A Tiny but Intense Chocolate Cake

18 May
A Tiny but Amazing Birthday Cake. Photo by Jess B.

A Tiny but Amazing Birthday Cake. Photo by Jess B.

No birthday is complete in our family without a birthday cake. As I was in Philly for my birthday this year, the job of baking said cake fell to my sister Lou. She is a wonderful cook, especially of all things sweet and delicious. And my birthday cake this year was amazing.

Having lived in the States for four years now, Lou is a fan of the food blog Smitten Kitchen. If you love food, I urge you to check out Smitten Kitchen. It’s inspiration for all us foodies and bloggers a like, with stunning photography and design, not to mention the delicious and clever recipes.

For Christmas one of Lou’s best friends bought her a 6 inch round cake tin. As anyone who bakes will know this is an unusually small tin. Lou’s friend specifically bought her this tin, as one of the Smitten Kitchen‘s signature dishes is a Tiny but Intense Chocolate Cake, and requires this precisely sized 6 inch round cake tin.

When Lou happily obliged her best friend and made the Tiny but Intense Chocolate Cake for her birthday back in January, Lou was initially wary. The cake was indeed tiny and seemed to sink when it came out of the oven. She was not particularly impressed with it at first sight! However, when they tasted this cake, it was happy days. Yes the cake was tiny but boy did it give a wonderfully intense chocolate flavour. And you really did only need a little piece so the tiny cake actually went quite a long way.

This Tiny but Intense Chocolate Cake is grain free so is naturally gluten free – yay 🙂

So the planets all aligned this year for my birthday cake to be a variation on the Smitten Kitchen Tiny but Intense Chocolate Cake. I say a variation as Lou used goats butter and fructose in order to reduce the lactose and sweetness load for me.

I apologize that I don’t have more pics of this cake. We ate it with fresh berries and So Delicious dairy free cream. And to be honest it looked so good I just wanted to eat it, so didn’t want to waste time taking pics – sorry! (And I was being lazy, my camera was on the other side of the room and I couldn’t be bothered to get up and get it…again sorry!)

Having said all of that, here is the recipe for this Tiny but Intense Chocolate Cake, which is light and chocolately heaven in every bite.

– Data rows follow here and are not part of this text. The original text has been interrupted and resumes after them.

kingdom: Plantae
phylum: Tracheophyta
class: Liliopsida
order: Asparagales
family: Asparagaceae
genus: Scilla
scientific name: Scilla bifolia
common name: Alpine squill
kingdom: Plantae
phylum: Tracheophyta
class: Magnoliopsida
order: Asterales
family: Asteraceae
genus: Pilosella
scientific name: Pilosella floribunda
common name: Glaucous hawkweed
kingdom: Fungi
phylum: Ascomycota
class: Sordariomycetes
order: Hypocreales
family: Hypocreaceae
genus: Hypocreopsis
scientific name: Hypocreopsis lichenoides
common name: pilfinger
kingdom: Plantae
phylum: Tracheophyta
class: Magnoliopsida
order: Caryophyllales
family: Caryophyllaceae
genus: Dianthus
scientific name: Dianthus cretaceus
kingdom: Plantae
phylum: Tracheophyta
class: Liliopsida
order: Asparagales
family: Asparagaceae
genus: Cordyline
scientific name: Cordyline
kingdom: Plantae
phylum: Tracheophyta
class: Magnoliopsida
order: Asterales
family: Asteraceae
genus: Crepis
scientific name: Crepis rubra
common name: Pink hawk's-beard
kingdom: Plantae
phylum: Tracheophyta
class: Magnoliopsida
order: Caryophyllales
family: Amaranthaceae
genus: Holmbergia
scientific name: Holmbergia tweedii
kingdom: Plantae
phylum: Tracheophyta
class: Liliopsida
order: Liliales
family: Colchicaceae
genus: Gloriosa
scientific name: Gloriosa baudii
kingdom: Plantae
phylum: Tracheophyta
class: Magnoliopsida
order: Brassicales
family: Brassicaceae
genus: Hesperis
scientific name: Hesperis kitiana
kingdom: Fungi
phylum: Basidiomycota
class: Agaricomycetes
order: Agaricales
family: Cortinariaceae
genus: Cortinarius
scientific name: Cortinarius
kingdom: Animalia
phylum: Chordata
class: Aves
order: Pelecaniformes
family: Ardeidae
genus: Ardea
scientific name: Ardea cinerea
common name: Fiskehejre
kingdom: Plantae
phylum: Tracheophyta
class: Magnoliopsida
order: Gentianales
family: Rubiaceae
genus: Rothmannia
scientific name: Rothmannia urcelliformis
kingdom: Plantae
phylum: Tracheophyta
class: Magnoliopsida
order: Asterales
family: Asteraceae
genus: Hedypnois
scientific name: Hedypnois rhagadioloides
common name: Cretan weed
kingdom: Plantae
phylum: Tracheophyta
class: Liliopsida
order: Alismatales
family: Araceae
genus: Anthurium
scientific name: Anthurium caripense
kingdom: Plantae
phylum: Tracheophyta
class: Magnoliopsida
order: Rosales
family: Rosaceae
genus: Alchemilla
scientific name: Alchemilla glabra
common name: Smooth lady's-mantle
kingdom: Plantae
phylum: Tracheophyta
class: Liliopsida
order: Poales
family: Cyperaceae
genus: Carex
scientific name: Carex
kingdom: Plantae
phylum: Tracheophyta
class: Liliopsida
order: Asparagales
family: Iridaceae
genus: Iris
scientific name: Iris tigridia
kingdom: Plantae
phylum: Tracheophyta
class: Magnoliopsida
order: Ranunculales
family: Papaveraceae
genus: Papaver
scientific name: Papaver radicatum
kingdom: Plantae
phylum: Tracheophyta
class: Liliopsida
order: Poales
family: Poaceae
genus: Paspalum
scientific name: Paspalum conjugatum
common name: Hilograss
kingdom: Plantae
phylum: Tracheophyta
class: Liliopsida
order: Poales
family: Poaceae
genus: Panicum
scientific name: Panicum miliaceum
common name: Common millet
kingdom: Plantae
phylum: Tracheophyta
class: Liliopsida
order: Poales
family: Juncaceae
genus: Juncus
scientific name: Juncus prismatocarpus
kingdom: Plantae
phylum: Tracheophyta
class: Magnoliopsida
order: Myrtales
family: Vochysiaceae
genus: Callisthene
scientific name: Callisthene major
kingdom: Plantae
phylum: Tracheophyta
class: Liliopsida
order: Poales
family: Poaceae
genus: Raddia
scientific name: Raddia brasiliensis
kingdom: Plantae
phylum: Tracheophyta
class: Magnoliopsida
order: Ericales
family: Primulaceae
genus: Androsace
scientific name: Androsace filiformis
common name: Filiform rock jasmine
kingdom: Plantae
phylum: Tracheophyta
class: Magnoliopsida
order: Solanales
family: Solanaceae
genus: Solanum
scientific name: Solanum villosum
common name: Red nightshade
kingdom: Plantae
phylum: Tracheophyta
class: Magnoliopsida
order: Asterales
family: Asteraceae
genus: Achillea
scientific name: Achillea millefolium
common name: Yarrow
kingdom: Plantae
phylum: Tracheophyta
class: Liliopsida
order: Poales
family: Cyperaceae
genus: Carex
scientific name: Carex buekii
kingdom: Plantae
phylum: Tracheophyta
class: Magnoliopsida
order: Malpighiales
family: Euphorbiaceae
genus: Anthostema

  • 85g Goats butter, + more for greasing cake tin
  • 115g dark 70%+ cocoa good quality chocolate
  • 3 large eggs, separated
  • 44g fructose (or 65g of natural brown sugar)
  • ¼ tsp vanilla extract
  • ¼ tsp sea salt
  • Cream and fresh fruit to serve (optional, but I’d recommend it. The fruit and cream contrasts nicely with, and cuts through, the richness of the chocolate cake)

Before you begin, preheat your oven to 350°F and line the base of a 6 inch round cake tin with baking parchment and grease the sides of the tin with butter – if you do not have a 6 inch tin I think a similar sized small tin would presumably also work, it would just change the dimensions of the cake slightly).


  1. Melt the butter over medium heat in a small saucepan, stirring for even cooking. It should take about 3 minutes. Once melted, quickly remove the pan from the heat and stir in the chocolate until it has melted and is nice and smooth. Leave to cool.
  2. In a large mixing bowl, beat the egg yolks, sugar and vanilla together until the mixture thickens. Slowly add in the chocolate mixture. It will become very thick.
  3. With clean beaters, and in a separate clean bowl, beat the egg whites and salt until they form firm peaks
  4. Stir one third of your egg-white mixture into the chocolate mixture. Fold the remaining two thirds in gently, trying to keep the batter as light as possible.
  5. Pour into your prepared cake tin and bake for 20-25 minutes in your preheated oven until the cake is puffed with a dome on top and you can insert a tester (skewer or point of sharp knife) and it comes out clean.
  6. Leave the cake to cool in the tin. Don’t be alarmed, the cake will immediately begin to sink in the middle. It’s meant to do this!
  7. Once cooled, turn the cake out from tin and serve with your choice cream and fruit.

The cake will happily keep in an airtight container for a few days – though you’ll need more willpower than I have for it to be around that long!

NOTE re. FODMAPs: knowing what I now know about fructose and the low FODMAP diet, I would use brown sugar or Stevia instead of fructose for the sweetener in this cake.

Recipe adapted from the Smitten Kitchen cookbook.